Agribank and Central Power Corporation (EVNCPC) signed a credit contract to invest in the construction of the Central Power Solar Project (in Cam An Bac commune, Cam Lam district, Khanh Hoa province). Total construction investment capital is 1.372 trillion dong. In particular, loans from Agribank accounte for 58.5 percent of the total pre-tax investment cost (equivalent to 735 billion dong); reciprocal capital of EVNCPC is over 521 billion dong, accounting for 41.5 percent.
Sharing with reporters, Nguyen Hung, TPBank’s general director, said that lending to green projects was not only less risky than conventional credit loans, but also brought more benefits for the objectives of sustainable, long-term development and environmental protection.
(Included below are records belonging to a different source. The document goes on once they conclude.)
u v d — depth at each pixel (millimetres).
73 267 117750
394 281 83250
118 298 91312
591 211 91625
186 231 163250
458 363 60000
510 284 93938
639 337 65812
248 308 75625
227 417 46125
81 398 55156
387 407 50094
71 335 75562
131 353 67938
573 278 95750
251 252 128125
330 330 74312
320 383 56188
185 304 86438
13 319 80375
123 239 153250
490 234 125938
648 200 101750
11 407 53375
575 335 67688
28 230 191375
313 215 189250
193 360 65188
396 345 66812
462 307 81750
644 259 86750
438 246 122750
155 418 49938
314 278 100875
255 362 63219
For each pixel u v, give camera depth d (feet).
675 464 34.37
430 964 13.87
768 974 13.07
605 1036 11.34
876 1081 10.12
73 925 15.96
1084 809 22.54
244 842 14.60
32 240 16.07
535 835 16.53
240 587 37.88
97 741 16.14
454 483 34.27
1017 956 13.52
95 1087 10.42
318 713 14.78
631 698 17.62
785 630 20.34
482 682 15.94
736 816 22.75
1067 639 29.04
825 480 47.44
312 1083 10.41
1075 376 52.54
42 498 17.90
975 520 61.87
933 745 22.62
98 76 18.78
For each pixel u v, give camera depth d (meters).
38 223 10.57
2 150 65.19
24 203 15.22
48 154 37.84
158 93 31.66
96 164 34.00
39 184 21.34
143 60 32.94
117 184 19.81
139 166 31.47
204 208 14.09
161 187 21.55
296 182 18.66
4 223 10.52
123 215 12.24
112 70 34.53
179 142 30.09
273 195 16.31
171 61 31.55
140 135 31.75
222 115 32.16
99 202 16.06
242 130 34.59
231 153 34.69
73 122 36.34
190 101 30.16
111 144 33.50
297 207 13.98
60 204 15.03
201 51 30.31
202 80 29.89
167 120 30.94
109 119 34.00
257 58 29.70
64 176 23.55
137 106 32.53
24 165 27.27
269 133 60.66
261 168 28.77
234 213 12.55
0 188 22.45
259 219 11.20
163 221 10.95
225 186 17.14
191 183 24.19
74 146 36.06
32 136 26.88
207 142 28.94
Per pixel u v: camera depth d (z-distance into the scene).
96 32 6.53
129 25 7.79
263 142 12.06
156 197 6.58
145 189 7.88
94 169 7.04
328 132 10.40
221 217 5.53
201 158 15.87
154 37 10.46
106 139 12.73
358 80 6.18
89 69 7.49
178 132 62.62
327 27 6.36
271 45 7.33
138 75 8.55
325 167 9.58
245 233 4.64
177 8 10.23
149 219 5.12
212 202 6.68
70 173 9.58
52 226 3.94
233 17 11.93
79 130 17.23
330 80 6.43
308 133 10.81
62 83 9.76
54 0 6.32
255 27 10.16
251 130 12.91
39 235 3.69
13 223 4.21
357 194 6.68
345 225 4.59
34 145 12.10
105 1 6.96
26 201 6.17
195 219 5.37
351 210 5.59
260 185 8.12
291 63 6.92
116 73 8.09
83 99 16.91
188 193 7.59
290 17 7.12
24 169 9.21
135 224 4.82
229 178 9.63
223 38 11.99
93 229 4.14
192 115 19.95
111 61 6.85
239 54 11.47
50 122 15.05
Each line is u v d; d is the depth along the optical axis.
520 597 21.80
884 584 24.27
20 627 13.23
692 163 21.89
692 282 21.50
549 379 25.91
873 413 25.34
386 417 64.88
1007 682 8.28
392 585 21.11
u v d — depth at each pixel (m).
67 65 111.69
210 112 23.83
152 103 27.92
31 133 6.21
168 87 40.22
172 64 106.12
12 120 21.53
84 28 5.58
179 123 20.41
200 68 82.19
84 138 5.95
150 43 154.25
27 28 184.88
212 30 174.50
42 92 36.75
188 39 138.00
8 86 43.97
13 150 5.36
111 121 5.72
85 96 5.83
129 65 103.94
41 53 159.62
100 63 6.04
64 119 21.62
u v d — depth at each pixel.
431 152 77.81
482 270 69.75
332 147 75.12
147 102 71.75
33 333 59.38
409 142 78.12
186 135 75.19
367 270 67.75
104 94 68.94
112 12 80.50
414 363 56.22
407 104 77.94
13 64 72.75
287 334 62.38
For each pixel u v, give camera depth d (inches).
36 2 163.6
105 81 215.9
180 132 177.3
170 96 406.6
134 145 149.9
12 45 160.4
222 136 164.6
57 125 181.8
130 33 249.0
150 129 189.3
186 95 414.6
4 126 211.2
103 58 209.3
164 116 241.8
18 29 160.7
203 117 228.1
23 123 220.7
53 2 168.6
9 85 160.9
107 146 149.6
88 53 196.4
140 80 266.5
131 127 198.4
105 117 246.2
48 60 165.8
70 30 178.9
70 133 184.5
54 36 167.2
Of course, when lending, banks still had to choose loans and customers to ensure compliance with conditions and standards to meet green credit.
“Not only taking into account each business efficiency, banks now also comply with environmental and social factors aimed at sustainable development, the common interests of the community,” Hung emphasized.
Ha Thu Giang, deputy director of the Department of Credit for economic sectors said that the target of the banking industry by 2025 was 100 percent of banks would build internal regulations on environmental and social risk management in credit granting activities; 100 percent of banks assessed social and environmental risks in credit granting activities; applied environmental standards for projects funded by banks; combined environmental risk assessment as part of the bank’s credit risk assessment; at least 10-12 banks had specialised units or departments for environmental and social risk management; and 60 percent of banks had access to green capital and provide loans for green credit projects.
“Regarding the solution group, SBV encourages credit institutions to develop green banking development strategies independently or integrated into annual business development strategies and plans. It also gives support to banks to develop specific policies for sensitive environmental areas”, Giang added.